**SET PROBLEM A:** Restate the stretch from "Here are some" through "User Engagement (≈25%)" in the growth team text, putting "investment" in place of "funding".
**SET PROBLEM B:** Name every company that the growth team text gives as the source of survey respondents.
**SET PROBLEM C:** Pick up the text on starting a Growth team after its final line and continue it.
— start TEXT BLOCK —
Before discussing specific milestones for introducing the Growth function, it's essential to define what a Product-Led Growth Team is.
A Product-Led Growth Team is responsible for distributing core product value within the product ecosystem and through external channels to attract, activate, engage, and convert users to paid customers with minimal human interaction. Throughout this journey, users adopt the core value of the product, build habits, and ultimately become loyal and trusting paying customers.
Survey insight: Top-5 Signals for Starting a Growth Team
For our first Growthmates anniversary, we launched a survey and gathered insights from nearly 100 companies. The majority of respondents were from early-stage startups, with over half coming from Series-A+ and scale-up companies such as Amplitude, Appcues, Maze, Atlassian, PayPal, Lokalise, Intercom, Cisco, and more.
The insights revealed emerging challenges, priorities, success stories, and various approaches to the PLG model. One of the key questions we asked was:
“What specific milestone or outcome gave you confidence in starting to build a Growth function?”
Here are some signals from both those who have established growth teams and those considering it.
Top-5 Signals for Starting a Growth Team (based on a survey)
Revenue and Financial Milestones (≈30%)
Reaching critical revenue goals or securing significant funding rounds. This includes early revenue targets for newer companies and more substantial financial achievements for those scaling up.
Product-Market Fit and User Engagement (≈25%)
Demonstrating strong product-market fit through high retention rates, user engagement, and key usage metrics. Early signs might include initial user adoption or feedback, while more mature signs involve stable growth metrics.
Organizational Readiness and Strategic Changes (≈20%)
— end TEXT BLOCK —
— start SUPPLIED INFORMATION —
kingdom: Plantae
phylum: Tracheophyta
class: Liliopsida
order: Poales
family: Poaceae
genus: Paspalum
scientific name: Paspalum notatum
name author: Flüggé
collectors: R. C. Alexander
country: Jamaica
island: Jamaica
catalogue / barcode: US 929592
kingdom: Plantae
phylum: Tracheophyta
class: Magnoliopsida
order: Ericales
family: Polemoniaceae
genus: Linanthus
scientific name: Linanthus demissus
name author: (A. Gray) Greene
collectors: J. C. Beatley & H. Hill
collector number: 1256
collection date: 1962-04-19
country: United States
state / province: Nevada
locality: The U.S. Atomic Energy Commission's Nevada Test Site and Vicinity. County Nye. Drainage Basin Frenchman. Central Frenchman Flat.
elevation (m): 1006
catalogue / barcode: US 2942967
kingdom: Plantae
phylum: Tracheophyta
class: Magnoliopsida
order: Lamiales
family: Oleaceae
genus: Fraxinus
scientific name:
— end SUPPLIED INFORMATION —
**EXERCISE ANSWER A:**
Here are some signals from both those who have established growth teams and those considering it.
Top-5 Signals for Starting a Growth Team (based on a survey)
Revenue and Financial Milestones (≈30%)
Reaching critical revenue goals or securing significant investment rounds. This includes early revenue targets for newer companies and more substantial financial achievements for those scaling up.
Product-Market Fit and User Engagement (≈25%)

**EXERCISE ANSWER B:** Amplitude, Appcues, Maze, Atlassian, PayPal, Lokalise, Intercom, Cisco

**EXERCISE ANSWER C:**
Adjustments in strategy or achieving a certain level of organizational maturity. This may involve recognizing the need for strategic shifts, achieving a certain team size, or the executive team's readiness to adopt new growth methodologies.
Operational Indicators and Challenges (≈15%)
Identifying specific operational inefficiencies or opportunities such as the need to optimize conversion rates or improve activation processes without extensive sales involvement. This also includes overcoming significant business model changes.
Community Building and Engagement Metrics (≈10%)
Developing an active community around the product or achieving specific engagement metrics like referral rates. This signal is especially relevant for businesses leveraging organic growth strategies or those with a strong focus on customer-centric development and word-of-mouth.
Despite the industry's attraction to the PLG model, it's crucial to recognize when your company is ready to make such an investment. While some companies have dedicated Growth teams, the majority are still in the process of building them.
I asked the Head of Product at Manychat (Series A), one of my Growth Advising clients, how they decided to start a Growth team. Here’s what they shared:
It’s an interesting insight and pattern that noticed across other responses as well — defining the Activation metric and its impact on business (NRR) gave confidence to build a Growth team.
The evolution of Growth team structures
Traditionally, the Core Product team focuses on creating and delivering product value, while the Growth team is responsible for distributing this value in a relevant and engaging way to end-users. In the early stages of product development, your initial Product Team often handles both Core and Growth responsibilities.
Even in later stages, both Core and Growth teams are serving one common goal – delivering core product value to end-users and reaching sustainable business growth.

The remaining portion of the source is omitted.